Community College Daily, Dec. 10, 2020

Low-income community college students most likely to cancel plans

Students' incomes appear to have had major impacts on whether they continued at community colleges or left completely during the COVID-19 pandemic, according to a new analysis from the Community College Research Center at Teachers College of Columbia University. The analysis, published in a blog post, used U.S. Census Bureau data that has been collected every two weeks since the summer from 100,000 random addresses.
Inside Higer Ed, Dec. 10, 2020

Federal guidance on foreign students remains same for spring

Federal guidance for enrolling international students in programs operating in hybrid or online modes due to the pandemic remains the same for the spring term, a spokeswoman for the Department of Homeland Security’s Student and Exchange Visitor Program said Tuesday. "Nonimmigrant students should continue to abide by SEVP guidance originally issued in March 2020," said the spokeswoman, Carissa Cutrell.
Inside Higher Ed, Dec. 9, 2020

11th-hour policy and politics

The United States Department of Education is implementing a first-of-its-kind “hotline” at the agency for students and faculty members to file complaints of censorship on campus, federal officials announced Tuesday. But free speech advocates and higher education representatives are doubtful this move will have any impact on colleges as a new administration is poised to take over the agency, replace political appointees and other department heads, and possibly move the agency in another direction or dismantle the hotline. 
Inside Higher Ed, Dec. 9, 2020

Report: $1 billion needed to improve Hispanic institutions

Hispanic-serving institutions received only $87 in federal funding per Latinx student in 2019, compared to $1,642 historically Black colleges and universities received for each of their students, according to a Center for American Progress study.

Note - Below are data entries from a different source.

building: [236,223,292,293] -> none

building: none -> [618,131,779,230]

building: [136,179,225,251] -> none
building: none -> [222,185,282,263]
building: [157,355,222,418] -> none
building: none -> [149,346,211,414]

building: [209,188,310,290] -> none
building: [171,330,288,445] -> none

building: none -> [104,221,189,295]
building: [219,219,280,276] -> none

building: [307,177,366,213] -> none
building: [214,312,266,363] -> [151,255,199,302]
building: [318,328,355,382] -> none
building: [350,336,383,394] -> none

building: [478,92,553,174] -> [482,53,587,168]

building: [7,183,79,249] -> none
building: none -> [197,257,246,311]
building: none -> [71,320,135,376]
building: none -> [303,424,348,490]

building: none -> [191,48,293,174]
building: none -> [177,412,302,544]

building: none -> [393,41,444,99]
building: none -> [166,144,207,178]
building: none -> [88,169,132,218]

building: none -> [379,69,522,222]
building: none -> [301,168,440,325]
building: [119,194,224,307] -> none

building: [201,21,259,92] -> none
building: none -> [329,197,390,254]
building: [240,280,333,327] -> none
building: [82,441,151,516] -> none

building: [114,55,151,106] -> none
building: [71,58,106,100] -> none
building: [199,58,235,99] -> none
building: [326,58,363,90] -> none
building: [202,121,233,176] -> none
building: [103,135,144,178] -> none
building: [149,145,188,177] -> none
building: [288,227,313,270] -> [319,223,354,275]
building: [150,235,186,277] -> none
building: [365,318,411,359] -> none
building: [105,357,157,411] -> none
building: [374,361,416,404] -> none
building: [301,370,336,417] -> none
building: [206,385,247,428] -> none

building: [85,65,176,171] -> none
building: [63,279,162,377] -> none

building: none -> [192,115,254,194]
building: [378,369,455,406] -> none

And it would take an additional $1 billion in funding just to bring HSIs' funding level up to half that of HBCUs.
Inside Higher Ed, Dec. 9, 2020

Politics | Local, State, National

Gov. Inslee extends Washington’s COVID-19 restrictions on gatherings, restaurants, gyms

Washington’s latest round of sweeping COVID-19 restrictions will stay in place through the holiday season and into the new year. Speaking at a news conference Tuesday, Gov. Jay Inslee announced a three-week extension of the wide-ranging limits he ordered Nov. 15 — which include shutting down indoor dining and gyms and limiting social gatherings — through Jan. 4.
The Seattle Times, Dec. 8, 2020

Congress close on simplifying FAFSA

Congressional education leaders are hopeful about reaching a deal in the coming days to simplify applying for student aid, a major priority for Lamar Alexander, the chairman of the Senate education committee, who is retiring shortly after the new year.